Ja komendy uczę na piłkę, uczą się lepiej bo piłka jest atrakcyjniejsza dla nich. A te smaki to co to jest?
Re: wielki problem
: 22 kwietnia 2013, 19:34
autor: Snedronningen
Usuwam wpis merytoryczny.
Re: wielki problem
: 22 kwietnia 2013, 19:39
autor: julitka*
ja się z nią bawię skacząc przez przeszkody itp.

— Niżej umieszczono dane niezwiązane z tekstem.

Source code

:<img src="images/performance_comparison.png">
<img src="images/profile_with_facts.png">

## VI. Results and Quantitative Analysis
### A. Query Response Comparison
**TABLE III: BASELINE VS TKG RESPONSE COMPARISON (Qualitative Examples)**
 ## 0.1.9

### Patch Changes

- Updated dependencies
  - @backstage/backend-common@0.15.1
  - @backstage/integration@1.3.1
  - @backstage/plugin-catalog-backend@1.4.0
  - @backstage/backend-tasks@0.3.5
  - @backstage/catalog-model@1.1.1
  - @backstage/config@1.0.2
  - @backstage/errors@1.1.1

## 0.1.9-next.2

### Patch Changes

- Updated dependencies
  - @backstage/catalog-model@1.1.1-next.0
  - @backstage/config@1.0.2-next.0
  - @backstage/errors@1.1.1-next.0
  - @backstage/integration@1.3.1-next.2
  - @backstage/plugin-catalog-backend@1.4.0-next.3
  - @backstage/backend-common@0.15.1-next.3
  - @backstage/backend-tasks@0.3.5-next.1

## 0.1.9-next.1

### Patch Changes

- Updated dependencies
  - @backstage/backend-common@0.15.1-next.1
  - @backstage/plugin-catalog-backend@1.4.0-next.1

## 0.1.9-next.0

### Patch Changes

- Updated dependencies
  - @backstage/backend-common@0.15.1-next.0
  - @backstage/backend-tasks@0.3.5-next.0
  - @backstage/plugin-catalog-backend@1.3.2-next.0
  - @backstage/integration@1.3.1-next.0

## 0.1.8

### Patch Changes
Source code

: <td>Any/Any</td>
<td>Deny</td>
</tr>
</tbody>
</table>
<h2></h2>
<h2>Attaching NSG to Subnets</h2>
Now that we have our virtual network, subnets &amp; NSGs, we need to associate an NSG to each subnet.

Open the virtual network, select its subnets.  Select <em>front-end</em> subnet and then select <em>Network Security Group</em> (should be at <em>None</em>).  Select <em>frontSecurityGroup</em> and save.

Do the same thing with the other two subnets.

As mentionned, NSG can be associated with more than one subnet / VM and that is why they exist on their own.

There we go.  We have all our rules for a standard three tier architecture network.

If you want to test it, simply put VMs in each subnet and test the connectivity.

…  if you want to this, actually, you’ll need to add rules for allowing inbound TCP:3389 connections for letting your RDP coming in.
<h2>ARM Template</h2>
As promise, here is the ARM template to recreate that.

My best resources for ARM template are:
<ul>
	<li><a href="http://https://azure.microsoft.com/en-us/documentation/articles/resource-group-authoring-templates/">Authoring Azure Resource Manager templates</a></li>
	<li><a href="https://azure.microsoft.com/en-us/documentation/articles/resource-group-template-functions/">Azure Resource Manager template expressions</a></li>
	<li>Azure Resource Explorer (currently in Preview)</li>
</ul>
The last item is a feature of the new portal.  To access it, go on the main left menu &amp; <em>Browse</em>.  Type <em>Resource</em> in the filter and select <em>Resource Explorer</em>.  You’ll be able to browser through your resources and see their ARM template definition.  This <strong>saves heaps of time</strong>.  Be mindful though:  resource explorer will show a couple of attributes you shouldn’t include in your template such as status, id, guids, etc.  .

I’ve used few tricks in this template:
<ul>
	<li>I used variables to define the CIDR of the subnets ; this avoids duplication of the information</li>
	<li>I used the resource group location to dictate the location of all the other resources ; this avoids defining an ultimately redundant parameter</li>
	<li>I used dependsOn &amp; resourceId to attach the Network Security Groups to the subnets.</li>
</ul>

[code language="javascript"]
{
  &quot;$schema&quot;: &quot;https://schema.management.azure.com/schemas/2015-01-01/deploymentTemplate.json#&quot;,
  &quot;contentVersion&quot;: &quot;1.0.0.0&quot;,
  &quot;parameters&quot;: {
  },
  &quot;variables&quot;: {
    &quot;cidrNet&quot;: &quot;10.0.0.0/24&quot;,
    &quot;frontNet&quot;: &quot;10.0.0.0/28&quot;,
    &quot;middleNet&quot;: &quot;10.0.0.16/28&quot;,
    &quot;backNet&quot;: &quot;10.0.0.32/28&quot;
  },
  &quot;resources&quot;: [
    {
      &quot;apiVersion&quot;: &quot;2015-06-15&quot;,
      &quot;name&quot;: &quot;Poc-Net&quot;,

bym spróbowała z piłeczką ale ona nie zwraca wcale na nią uwagi
Re: wielki problem
: 22 kwietnia 2013, 19:40
autor: julitka*
lubi być głaskana ale jak ją namówić np. żeby pierwszy raz przeszła pod nogami gdy nie mamy smakołyków a nagrodą jest głaskanie
Re: wielki problem
: 22 kwietnia 2013, 19:45
autor: ania005
Jak tak nazwałaś psa to się nie dziw że jest dumna i nie chce smakołyków
Re: wielki problem
: 22 kwietnia 2013, 19:46
autor: Seiti
jakie to smakołyki? Spróbuj z innymi. Poszukaj czegoś co jest dla psa atrakcyjne i to wykorzystaj.
Re: wielki problem
: 22 kwietnia 2013, 19:56
autor: julitka*
dzięki za pomoc spróbuję też z piłką
Re: wielki problem
: 22 kwietnia 2013, 21:42
autor: Snedronningen
Usuwam wpis merytoryczny.
Re: wielki problem
: 19 sierpnia 2013, 20:05
autor: marzena55
moja vikusia,robiła co kazałam bez nagród każde polecenie było wykonane,rozumiała mnie kochały.smy sie i to wystarczyło.Nigdy przez dziesięć lat jej życia nie była ukarana,miałam kilka psów w swoim życiu, ale tak rozumnego NIGDY
Re: wielki problem
: 22 sierpnia 2013, 15:27
autor: forteczka
Może źle dobierasz smakołyki? Na pewno jest coś, za czym Hrabia przepada
Re: wielki problem
: 31 października 2013, 17:08
autor: wiolaa26111
Moja uwielbia piszczące zabawki
ale tylko piszczące w odpowiedni sposób ''fajny " dla niej ;p
Re: wielki problem
: 31 października 2013, 18:10
autor: Momo Yano
Też miałam ten problem z jednym z adoptowanych piesków. Zaczął reagować na piłeczkę piszczącą, ale potem podglądał sunię, pozazdrościł i też zaczął wcinać smakołyki- trenerki
Trzeba spróbować przekupić czymś co lubi.